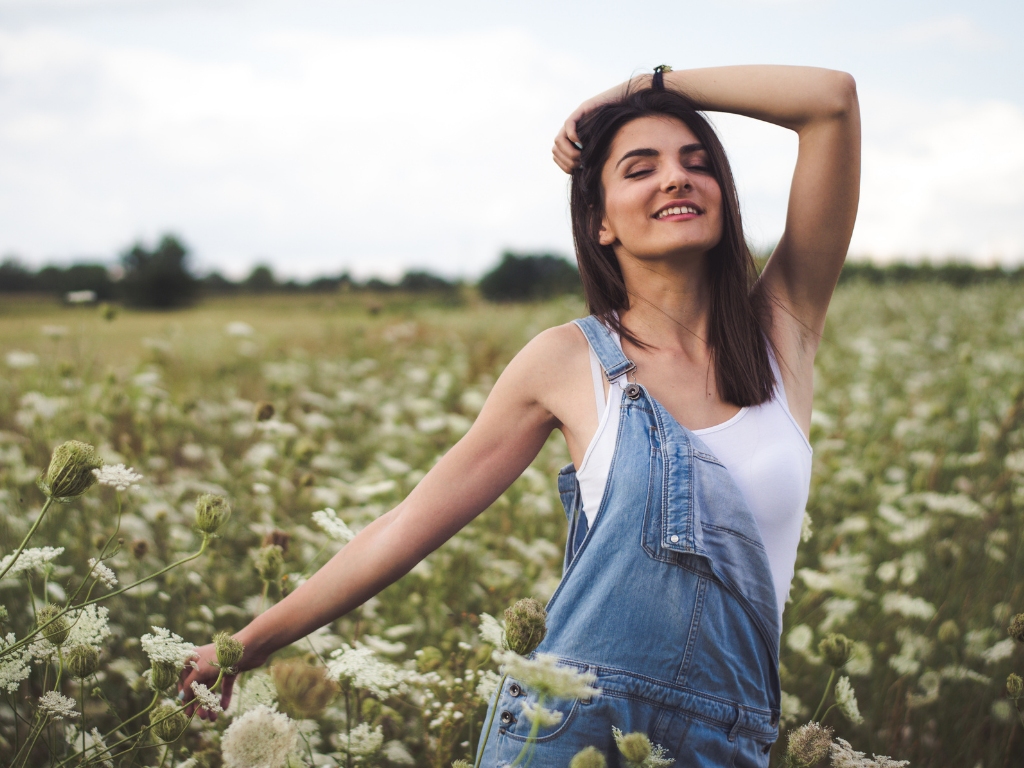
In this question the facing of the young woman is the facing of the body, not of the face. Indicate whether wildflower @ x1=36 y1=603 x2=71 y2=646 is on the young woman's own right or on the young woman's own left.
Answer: on the young woman's own right

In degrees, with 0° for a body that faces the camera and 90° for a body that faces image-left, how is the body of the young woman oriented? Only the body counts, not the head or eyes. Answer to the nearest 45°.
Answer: approximately 315°

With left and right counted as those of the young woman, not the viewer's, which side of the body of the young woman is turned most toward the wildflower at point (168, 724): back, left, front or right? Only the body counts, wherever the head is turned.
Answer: right

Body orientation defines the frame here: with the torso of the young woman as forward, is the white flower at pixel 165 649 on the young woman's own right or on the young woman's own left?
on the young woman's own right
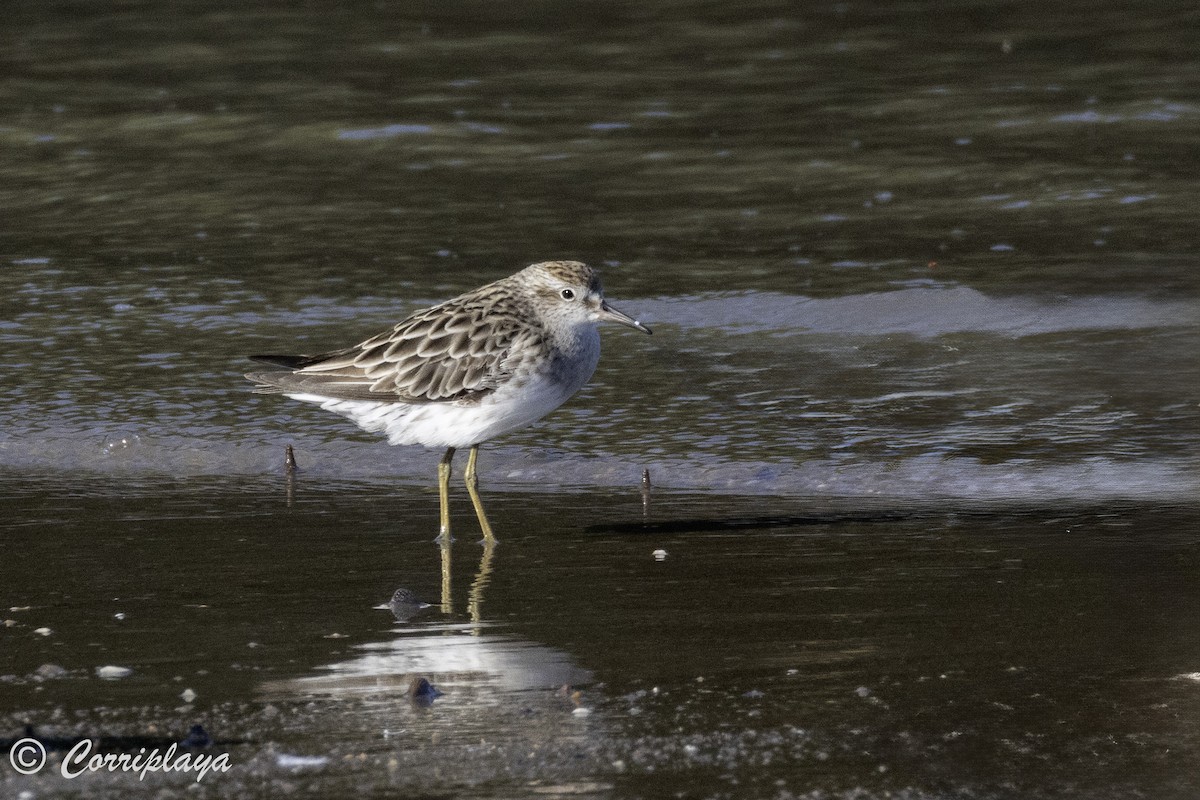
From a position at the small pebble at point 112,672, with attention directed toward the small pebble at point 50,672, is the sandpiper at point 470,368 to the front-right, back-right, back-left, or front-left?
back-right

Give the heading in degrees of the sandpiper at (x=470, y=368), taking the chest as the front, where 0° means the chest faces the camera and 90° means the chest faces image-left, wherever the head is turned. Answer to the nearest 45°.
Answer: approximately 270°

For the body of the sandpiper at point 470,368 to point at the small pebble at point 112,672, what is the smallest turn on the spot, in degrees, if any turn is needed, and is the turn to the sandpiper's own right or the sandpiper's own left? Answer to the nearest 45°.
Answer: approximately 135° to the sandpiper's own right

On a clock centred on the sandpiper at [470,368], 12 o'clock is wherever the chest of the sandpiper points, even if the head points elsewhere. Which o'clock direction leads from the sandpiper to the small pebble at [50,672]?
The small pebble is roughly at 4 o'clock from the sandpiper.
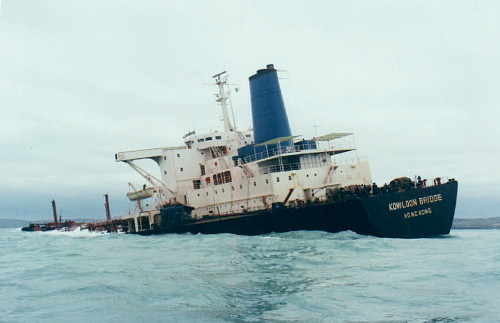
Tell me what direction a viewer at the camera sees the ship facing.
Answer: facing away from the viewer and to the left of the viewer
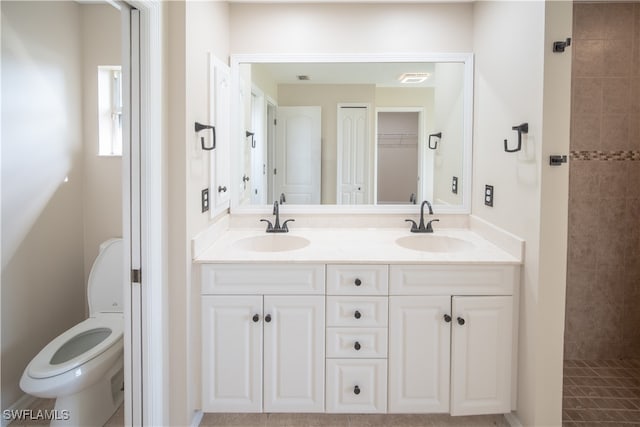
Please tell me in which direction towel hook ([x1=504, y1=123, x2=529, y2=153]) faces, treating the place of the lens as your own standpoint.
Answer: facing to the left of the viewer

What is being asked
Copy out all of the records above word for word, and leave out the picture markers.

Exercise result
In this question the facing of the young woman is the facing of the body, not of the face. Indicate whether wildflower @ x1=36 y1=603 x2=71 y2=646 is on the young woman's own right or on the young woman's own left.
Answer: on the young woman's own right

In degrees, with 0° for a body that faces the camera and 90° for a body that faces image-left, how is the body of the young woman oriented? Only the body counts, not the head or eyes. Answer to the nearest 45°.
Answer: approximately 315°

With left and right counted as those of the young woman, not the viewer's, which side of the body of the young woman is turned most toward the wildflower at point (168, 724): back, left, front or right? Only the body counts, wherever the head is turned.
Answer: right

Body orientation defines the frame here: with the torso of the young woman as forward, is the white flower at pixel 165 649 on the young woman's own right or on the young woman's own left?
on the young woman's own right
From a position at the small pebble at point 112,672, with attention directed toward the small pebble at point 50,672, is the sandpiper at point 470,368 to the front-right, back-right, back-left, or front-left?
back-right

Give the heading in degrees of the sandpiper at (x=470, y=368), taking the chest as the front, where 0° means the chest faces the camera and 90° means the chest faces image-left, wherever the head is turned. Answer to the nearest 45°.
Answer: approximately 270°

For the body of the sandpiper at point 470,368 to point at the small pebble at point 112,672, what is the smallest turn on the spot, in degrees, if any turn is needed, and is the turn to the sandpiper's own right or the sandpiper's own left? Answer to the nearest 45°.
Answer: approximately 135° to the sandpiper's own right

On a clock centred on the sandpiper at [470,368], 12 o'clock is wherever the chest of the sandpiper points, even if the head points elsewhere. Which o'clock direction leads from the sandpiper to the small pebble at [50,672]?
The small pebble is roughly at 4 o'clock from the sandpiper.
Tell me what direction a viewer at the camera sees the ship facing.
Answer: facing away from the viewer and to the left of the viewer
Please tell me in which direction towel hook ([x1=504, y1=123, x2=529, y2=153]) faces, treating the place of the lens as your own standpoint.
Answer: facing to the left of the viewer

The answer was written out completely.